The problem :: Please lay out every line of the material below as a Markdown table with two columns, Row and Line, numbering the rows in order and leaving out blank lines.

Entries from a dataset

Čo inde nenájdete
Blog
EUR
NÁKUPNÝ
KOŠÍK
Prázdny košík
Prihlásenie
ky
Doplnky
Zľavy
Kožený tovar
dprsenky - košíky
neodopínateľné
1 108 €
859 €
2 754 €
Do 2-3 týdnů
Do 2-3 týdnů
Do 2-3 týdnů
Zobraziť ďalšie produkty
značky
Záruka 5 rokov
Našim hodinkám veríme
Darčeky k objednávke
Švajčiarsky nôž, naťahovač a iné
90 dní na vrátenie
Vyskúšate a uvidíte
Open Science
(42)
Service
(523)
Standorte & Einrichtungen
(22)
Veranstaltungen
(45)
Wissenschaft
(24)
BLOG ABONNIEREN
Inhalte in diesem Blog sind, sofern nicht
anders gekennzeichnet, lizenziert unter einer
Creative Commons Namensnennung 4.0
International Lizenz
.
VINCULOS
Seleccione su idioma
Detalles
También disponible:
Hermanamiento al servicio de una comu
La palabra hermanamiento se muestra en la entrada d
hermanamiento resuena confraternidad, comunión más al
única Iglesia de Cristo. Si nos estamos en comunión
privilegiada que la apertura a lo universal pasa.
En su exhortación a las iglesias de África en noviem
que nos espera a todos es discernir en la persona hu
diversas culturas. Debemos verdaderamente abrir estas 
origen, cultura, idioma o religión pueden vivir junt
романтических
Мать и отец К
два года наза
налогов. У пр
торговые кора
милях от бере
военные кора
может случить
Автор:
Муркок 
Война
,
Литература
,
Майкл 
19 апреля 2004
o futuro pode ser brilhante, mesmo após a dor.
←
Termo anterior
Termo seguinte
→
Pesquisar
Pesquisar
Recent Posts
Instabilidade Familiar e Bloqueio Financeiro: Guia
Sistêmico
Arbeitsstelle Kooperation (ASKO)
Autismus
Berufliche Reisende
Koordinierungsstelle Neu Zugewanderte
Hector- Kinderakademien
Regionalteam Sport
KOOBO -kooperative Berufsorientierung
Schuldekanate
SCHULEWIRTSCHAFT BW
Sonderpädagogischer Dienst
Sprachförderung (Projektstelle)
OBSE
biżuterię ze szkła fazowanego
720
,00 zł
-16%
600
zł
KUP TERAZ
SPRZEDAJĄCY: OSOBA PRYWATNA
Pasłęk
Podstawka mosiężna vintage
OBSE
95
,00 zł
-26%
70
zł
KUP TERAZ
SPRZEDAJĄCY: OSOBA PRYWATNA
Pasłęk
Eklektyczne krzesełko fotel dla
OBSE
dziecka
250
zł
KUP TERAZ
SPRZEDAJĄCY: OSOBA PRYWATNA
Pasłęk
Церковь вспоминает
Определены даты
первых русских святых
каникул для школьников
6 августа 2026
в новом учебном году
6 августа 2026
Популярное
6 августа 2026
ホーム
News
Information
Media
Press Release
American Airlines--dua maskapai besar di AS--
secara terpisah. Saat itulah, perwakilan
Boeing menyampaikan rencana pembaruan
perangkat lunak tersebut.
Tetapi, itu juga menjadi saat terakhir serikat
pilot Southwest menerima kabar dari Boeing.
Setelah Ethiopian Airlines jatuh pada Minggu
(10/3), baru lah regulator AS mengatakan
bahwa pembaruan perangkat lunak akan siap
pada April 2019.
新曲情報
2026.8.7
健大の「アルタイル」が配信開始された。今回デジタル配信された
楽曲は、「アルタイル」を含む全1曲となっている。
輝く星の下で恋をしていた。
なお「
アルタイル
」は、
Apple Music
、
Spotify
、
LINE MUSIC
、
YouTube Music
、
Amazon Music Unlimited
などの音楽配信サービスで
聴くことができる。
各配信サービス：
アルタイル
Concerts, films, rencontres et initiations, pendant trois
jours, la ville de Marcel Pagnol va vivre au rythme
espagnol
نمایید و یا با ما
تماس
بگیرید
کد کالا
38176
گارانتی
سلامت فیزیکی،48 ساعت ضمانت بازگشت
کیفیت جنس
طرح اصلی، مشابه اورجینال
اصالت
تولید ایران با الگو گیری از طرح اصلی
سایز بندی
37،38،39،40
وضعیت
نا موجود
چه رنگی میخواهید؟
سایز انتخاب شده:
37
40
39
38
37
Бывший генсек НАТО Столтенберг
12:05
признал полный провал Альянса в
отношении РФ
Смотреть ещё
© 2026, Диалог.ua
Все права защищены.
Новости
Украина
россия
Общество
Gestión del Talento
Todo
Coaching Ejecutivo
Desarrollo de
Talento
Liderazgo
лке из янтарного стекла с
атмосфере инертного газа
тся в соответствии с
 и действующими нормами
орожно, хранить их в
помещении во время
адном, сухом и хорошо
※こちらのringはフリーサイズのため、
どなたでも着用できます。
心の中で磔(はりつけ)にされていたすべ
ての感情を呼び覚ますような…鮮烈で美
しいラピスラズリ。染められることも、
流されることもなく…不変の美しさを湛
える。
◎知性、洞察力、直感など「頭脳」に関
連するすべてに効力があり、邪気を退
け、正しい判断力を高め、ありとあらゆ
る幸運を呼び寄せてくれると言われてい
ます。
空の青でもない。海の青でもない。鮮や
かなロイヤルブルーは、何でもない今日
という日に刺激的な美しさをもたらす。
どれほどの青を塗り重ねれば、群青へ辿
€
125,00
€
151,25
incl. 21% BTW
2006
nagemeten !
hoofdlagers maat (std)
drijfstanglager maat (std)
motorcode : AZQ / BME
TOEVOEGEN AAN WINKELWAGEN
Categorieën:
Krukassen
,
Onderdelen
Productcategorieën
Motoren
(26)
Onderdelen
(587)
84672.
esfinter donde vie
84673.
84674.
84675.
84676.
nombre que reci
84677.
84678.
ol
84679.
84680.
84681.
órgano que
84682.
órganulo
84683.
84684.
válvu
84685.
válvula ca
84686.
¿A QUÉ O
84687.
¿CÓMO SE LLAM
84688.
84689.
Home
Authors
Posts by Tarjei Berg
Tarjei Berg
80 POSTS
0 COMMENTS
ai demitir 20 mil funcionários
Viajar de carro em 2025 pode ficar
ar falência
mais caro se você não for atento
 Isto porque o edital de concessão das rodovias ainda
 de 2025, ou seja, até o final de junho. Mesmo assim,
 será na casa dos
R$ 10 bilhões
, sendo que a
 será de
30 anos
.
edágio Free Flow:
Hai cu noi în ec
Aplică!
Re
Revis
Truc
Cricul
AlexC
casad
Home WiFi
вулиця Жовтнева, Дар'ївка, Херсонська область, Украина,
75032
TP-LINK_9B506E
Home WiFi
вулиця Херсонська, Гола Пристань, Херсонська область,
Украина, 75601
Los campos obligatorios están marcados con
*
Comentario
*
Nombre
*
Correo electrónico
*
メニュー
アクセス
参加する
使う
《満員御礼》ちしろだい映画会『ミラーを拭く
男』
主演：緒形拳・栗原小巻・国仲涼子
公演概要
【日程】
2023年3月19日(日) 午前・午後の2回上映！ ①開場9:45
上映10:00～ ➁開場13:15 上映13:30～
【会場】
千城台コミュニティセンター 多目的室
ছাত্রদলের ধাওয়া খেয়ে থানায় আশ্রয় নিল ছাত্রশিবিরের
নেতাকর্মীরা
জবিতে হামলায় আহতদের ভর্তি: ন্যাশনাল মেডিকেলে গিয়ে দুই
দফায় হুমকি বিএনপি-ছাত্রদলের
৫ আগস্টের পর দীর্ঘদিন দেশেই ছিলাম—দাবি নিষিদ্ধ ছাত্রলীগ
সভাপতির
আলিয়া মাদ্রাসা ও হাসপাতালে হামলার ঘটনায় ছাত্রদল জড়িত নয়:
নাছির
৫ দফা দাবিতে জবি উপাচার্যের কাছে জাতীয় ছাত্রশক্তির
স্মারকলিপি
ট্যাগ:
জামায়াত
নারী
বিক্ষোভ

Written response ::
| Row | Line |
|---|---|
| 1 | Čo inde nenájdete |
| 2 | Blog |
| 3 | EUR |
| 4 | NÁKUPNÝ |
| 5 | KOŠÍK |
| 6 | Prázdny košík |
| 7 | Prihlásenie |
| 8 | ky |
| 9 | Doplnky |
| 10 | Zľavy |
| 11 | Kožený tovar |
| 12 | dprsenky - košíky |
| 13 | neodopínateľné |
| 14 | 1 108 € |
| 15 | 859 € |
| 16 | 2 754 € |
| 17 | Do 2-3 týdnů |
| 18 | Do 2-3 týdnů |
| 19 | Do 2-3 týdnů |
| 20 | Zobraziť ďalšie produkty |
| 21 | značky |
| 22 | Záruka 5 rokov |
| 23 | Našim hodinkám veríme |
| 24 | Darčeky k objednávke |
| 25 | Švajčiarsky nôž, naťahovač a iné |
| 26 | 90 dní na vrátenie |
| 27 | Vyskúšate a uvidíte |
| 28 | Open Science |
| 29 | (42) |
| 30 | Service |
| 31 | (523) |
| 32 | Standorte & Einrichtungen |
| 33 | (22) |
| 34 | Veranstaltungen |
| 35 | (45) |
| 36 | Wissenschaft |
| 37 | (24) |
| 38 | BLOG ABONNIEREN |
| 39 | Inhalte in diesem Blog sind, sofern nicht |
| 40 | anders gekennzeichnet, lizenziert unter einer |
| 41 | Creative Commons Namensnennung 4.0 |
| 42 | International Lizenz |
| 43 | . |
| 44 | VINCULOS |
| 45 | Seleccione su idioma |
| 46 | Detalles |
| 47 | También disponible: |
| 48 | Hermanamiento al servicio de una comu |
| 49 | La palabra hermanamiento se muestra en la entrada d |
| 50 | hermanamiento resuena confraternidad, comunión más al |
| 51 | única Iglesia de Cristo. Si nos estamos en comunión |
| 52 | privilegiada que la apertura a lo universal pasa. |
| 53 | En su exhortación a las iglesias de África en noviem |
| 54 | que nos espera a todos es discernir en la persona hu |
| 55 | diversas culturas. Debemos verdaderamente abrir estas  |
| 56 | origen, cultura, idioma o religión pueden vivir junt |
| 57 | романтических |
| 58 | Мать и отец К |
| 59 | два года наза |
| 60 | налогов. У пр |
| 61 | торговые кора |
| 62 | милях от бере |
| 63 | военные кора |
| 64 | может случить |
| 65 | Автор: |
| 66 | Муркок  |
| 67 | Война |
| 68 | , |
| 69 | Литература |
| 70 | , |
| 71 | Майкл  |
| 72 | 19 апреля 2004 |
| 73 | o futuro pode ser brilhante, mesmo após a dor. |
| 74 | ← |
| 75 | Termo anterior |
| 76 | Termo seguinte |
| 77 | → |
| 78 | Pesquisar |
| 79 | Pesquisar |
| 80 | Recent Posts |
| 81 | Instabilidade Familiar e Bloqueio Financeiro: Guia |
| 82 | Sistêmico |
| 83 | Arbeitsstelle Kooperation (ASKO) |
| 84 | Autismus |
| 85 | Berufliche Reisende |
| 86 | Koordinierungsstelle Neu Zugewanderte |
| 87 | Hector- Kinderakademien |
| 88 | Regionalteam Sport |
| 89 | KOOBO -kooperative Berufsorientierung |
| 90 | Schuldekanate |
| 91 | SCHULEWIRTSCHAFT BW |
| 92 | Sonderpädagogischer Dienst |
| 93 | Sprachförderung (Projektstelle) |
| 94 | OBSE |
| 95 | biżuterię ze szkła fazowanego |
| 96 | 720 |
| 97 | ,00 zł |
| 98 | -16% |
| 99 | 600 |
| 100 | zł |
| 101 | KUP TERAZ |
| 102 | SPRZEDAJĄCY: OSOBA PRYWATNA |
| 103 | Pasłęk |
| 104 | Podstawka mosiężna vintage |
| 105 | OBSE |
| 106 | 95 |
| 107 | ,00 zł |
| 108 | -26% |
| 109 | 70 |
| 110 | zł |
| 111 | KUP TERAZ |
| 112 | SPRZEDAJĄCY: OSOBA PRYWATNA |
| 113 | Pasłęk |
| 114 | Eklektyczne krzesełko fotel dla |
| 115 | OBSE |
| 116 | dziecka |
| 117 | 250 |
| 118 | zł |
| 119 | KUP TERAZ |
| 120 | SPRZEDAJĄCY: OSOBA PRYWATNA |
| 121 | Pasłęk |
| 122 | Церковь вспоминает |
| 123 | Определены даты |
| 124 | первых русских святых |
| 125 | каникул для школьников |
| 126 | 6 августа 2026 |
| 127 | в новом учебном году |
| 128 | 6 августа 2026 |
| 129 | Популярное |
| 130 | 6 августа 2026 |
| 131 | ホーム |
| 132 | News |
| 133 | Information |
| 134 | Media |
| 135 | Press Release |
| 136 | American Airlines--dua maskapai besar di AS-- |
| 137 | secara terpisah. Saat itulah, perwakilan |
| 138 | Boeing menyampaikan rencana pembaruan |
| 139 | perangkat lunak tersebut. |
| 140 | Tetapi, itu juga menjadi saat terakhir serikat |
| 141 | pilot Southwest menerima kabar dari Boeing. |
| 142 | Setelah Ethiopian Airlines jatuh pada Minggu |
| 143 | (10/3), baru lah regulator AS mengatakan |
| 144 | bahwa pembaruan perangkat lunak akan siap |
| 145 | pada April 2019. |
| 146 | 新曲情報 |
| 147 | 2026.8.7 |
| 148 | 健大の「アルタイル」が配信開始された。今回デジタル配信された |
| 149 | 楽曲は、「アルタイル」を含む全1曲となっている。 |
| 150 | 輝く星の下で恋をしていた。 |
| 151 | なお「 |
| 152 | アルタイル |
| 153 | 」は、 |
| 154 | Apple Music |
| 155 | 、 |
| 156 | Spotify |
| 157 | 、 |
| 158 | LINE MUSIC |
| 159 | 、 |
| 160 | YouTube Music |
| 161 | 、 |
| 162 | Amazon Music Unlimited |
| 163 | などの音楽配信サービスで |
| 164 | 聴くことができる。 |
| 165 | 各配信サービス： |
| 166 | アルタイル |
| 167 | Concerts, films, rencontres et initiations, pendant trois |
| 168 | jours, la ville de Marcel Pagnol va vivre au rythme |
| 169 | espagnol |
| 170 | نمایید و یا با ما |
| 171 | تماس |
| 172 | بگیرید |
| 173 | کد کالا |
| 174 | 38176 |
| 175 | گارانتی |
| 176 | سلامت فیزیکی،48 ساعت ضمانت بازگشت |
| 177 | کیفیت جنس |
| 178 | طرح اصلی، مشابه اورجینال |
| 179 | اصالت |
| 180 | تولید ایران با الگو گیری از طرح اصلی |
| 181 | سایز بندی |
| 182 | 37،38،39،40 |
| 183 | وضعیت |
| 184 | نا موجود |
| 185 | چه رنگی میخواهید؟ |
| 186 | سایز انتخاب شده: |
| 187 | 37 |
| 188 | 40 |
| 189 | 39 |
| 190 | 38 |
| 191 | 37 |
| 192 | Бывший генсек НАТО Столтенберг |
| 193 | 12:05 |
| 194 | признал полный провал Альянса в |
| 195 | отношении РФ |
| 196 | Смотреть ещё |
| 197 | © 2026, Диалог.ua |
| 198 | Все права защищены. |
| 199 | Новости |
| 200 | Украина |
| 201 | россия |
| 202 | Общество |
| 203 | Gestión del Talento |
| 204 | Todo |
| 205 | Coaching Ejecutivo |
| 206 | Desarrollo de |
| 207 | Talento |
| 208 | Liderazgo |
| 209 | лке из янтарного стекла с |
| 210 | атмосфере инертного газа |
| 211 | тся в соответствии с |
| 212 |  и действующими нормами |
| 213 | орожно, хранить их в |
| 214 | помещении во время |
| 215 | адном, сухом и хорошо |
| 216 | ※こちらのringはフリーサイズのため、 |
| 217 | どなたでも着用できます。 |
| 218 | 心の中で磔(はりつけ)にされていたすべ |
| 219 | ての感情を呼び覚ますような…鮮烈で美 |
| 220 | しいラピスラズリ。染められることも、 |
| 221 | 流されることもなく…不変の美しさを湛 |
| 222 | える。 |
| 223 | ◎知性、洞察力、直感など「頭脳」に関 |
| 224 | 連するすべてに効力があり、邪気を退 |
| 225 | け、正しい判断力を高め、ありとあらゆ |
| 226 | る幸運を呼び寄せてくれると言われてい |
| 227 | ます。 |
| 228 | 空の青でもない。海の青でもない。鮮や |
| 229 | かなロイヤルブルーは、何でもない今日 |
| 230 | という日に刺激的な美しさをもたらす。 |
| 231 | どれほどの青を塗り重ねれば、群青へ辿 |
| 232 | € |
| 233 | 125,00 |
| 234 | € |
| 235 | 151,25 |
| 236 | incl. 21% BTW |
| 237 | 2006 |
| 238 | nagemeten ! |
| 239 | hoofdlagers maat (std) |
| 240 | drijfstanglager maat (std) |
| 241 | motorcode : AZQ / BME |
| 242 | TOEVOEGEN AAN WINKELWAGEN |
| 243 | Categorieën: |
| 244 | Krukassen |
| 245 | , |
| 246 | Onderdelen |
| 247 | Productcategorieën |
| 248 | Motoren |
| 249 | (26) |
| 250 | Onderdelen |
| 251 | (587) |
| 252 | 84672. |
| 253 | esfinter donde vie |
| 254 | 84673. |
| 255 | 84674. |
| 256 | 84675. |
| 257 | 84676. |
| 258 | nombre que reci |
| 259 | 84677. |
| 260 | 84678. |
| 261 | ol |
| 262 | 84679. |
| 263 | 84680. |
| 264 | 84681. |
| 265 | órgano que |
| 266 | 84682. |
| 267 | órganulo |
| 268 | 84683. |
| 269 | 84684. |
| 270 | válvu |
| 271 | 84685. |
| 272 | válvula ca |
| 273 | 84686. |
| 274 | ¿A QUÉ O |
| 275 | 84687. |
| 276 | ¿CÓMO SE LLAM |
| 277 | 84688. |
| 278 | 84689. |
| 279 | Home |
| 280 | Authors |
| 281 | Posts by Tarjei Berg |
| 282 | Tarjei Berg |
| 283 | 80 POSTS |
| 284 | 0 COMMENTS |
| 285 | ai demitir 20 mil funcionários |
| 286 | Viajar de carro em 2025 pode ficar |
| 287 | ar falência |
| 288 | mais caro se você não for atento |
| 289 |  Isto porque o edital de concessão das rodovias ainda |
| 290 |  de 2025, ou seja, até o final de junho. Mesmo assim, |
| 291 |  será na casa dos |
| 292 | R$ 10 bilhões |
| 293 | , sendo que a |
| 294 |  será de |
| 295 | 30 anos |
| 296 | . |
| 297 | edágio Free Flow: |
| 298 | Hai cu noi în ec |
| 299 | Aplică! |
| 300 | Re |
| 301 | Revis |
| 302 | Truc |
| 303 | Cricul |
| 304 | AlexC |
| 305 | casad |
| 306 | Home WiFi |
| 307 | вулиця Жовтнева, Дар'ївка, Херсонська область, Украина, |
| 308 | 75032 |
| 309 | TP-LINK_9B506E |
| 310 | Home WiFi |
| 311 | вулиця Херсонська, Гола Пристань, Херсонська область, |
| 312 | Украина, 75601 |
| 313 | Los campos obligatorios están marcados con |
| 314 | * |
| 315 | Comentario |
| 316 | * |
| 317 | Nombre |
| 318 | * |
| 319 | Correo electrónico |
| 320 | * |
| 321 | メニュー |
| 322 | アクセス |
| 323 | 参加する |
| 324 | 使う |
| 325 | 《満員御礼》ちしろだい映画会『ミラーを拭く |
| 326 | 男』 |
| 327 | 主演：緒形拳・栗原小巻・国仲涼子 |
| 328 | 公演概要 |
| 329 | 【日程】 |
| 330 | 2023年3月19日(日) 午前・午後の2回上映！ ①開場9:45 |
| 331 | 上映10:00～ ➁開場13:15 上映13:30～ |
| 332 | 【会場】 |
| 333 | 千城台コミュニティセンター 多目的室 |
| 334 | ছাত্রদলের ধাওয়া খেয়ে থানায় আশ্রয় নিল ছাত্রশিবিরের |
| 335 | নেতাকর্মীরা |
| 336 | জবিতে হামলায় আহতদের ভর্তি: ন্যাশনাল মেডিকেলে গিয়ে দুই |
| 337 | দফায় হুমকি বিএনপি-ছাত্রদলের |
| 338 | ৫ আগস্টের পর দীর্ঘদিন দেশেই ছিলাম—দাবি নিষিদ্ধ ছাত্রলীগ |
| 339 | সভাপতির |
| 340 | আলিয়া মাদ্রাসা ও হাসপাতালে হামলার ঘটনায় ছাত্রদল জড়িত নয়: |
| 341 | নাছির |
| 342 | ৫ দফা দাবিতে জবি উপাচার্যের কাছে জাতীয় ছাত্রশক্তির |
| 343 | স্মারকলিপি |
| 344 | ট্যাগ: |
| 345 | জামায়াত |
| 346 | নারী |
| 347 | বিক্ষোভ |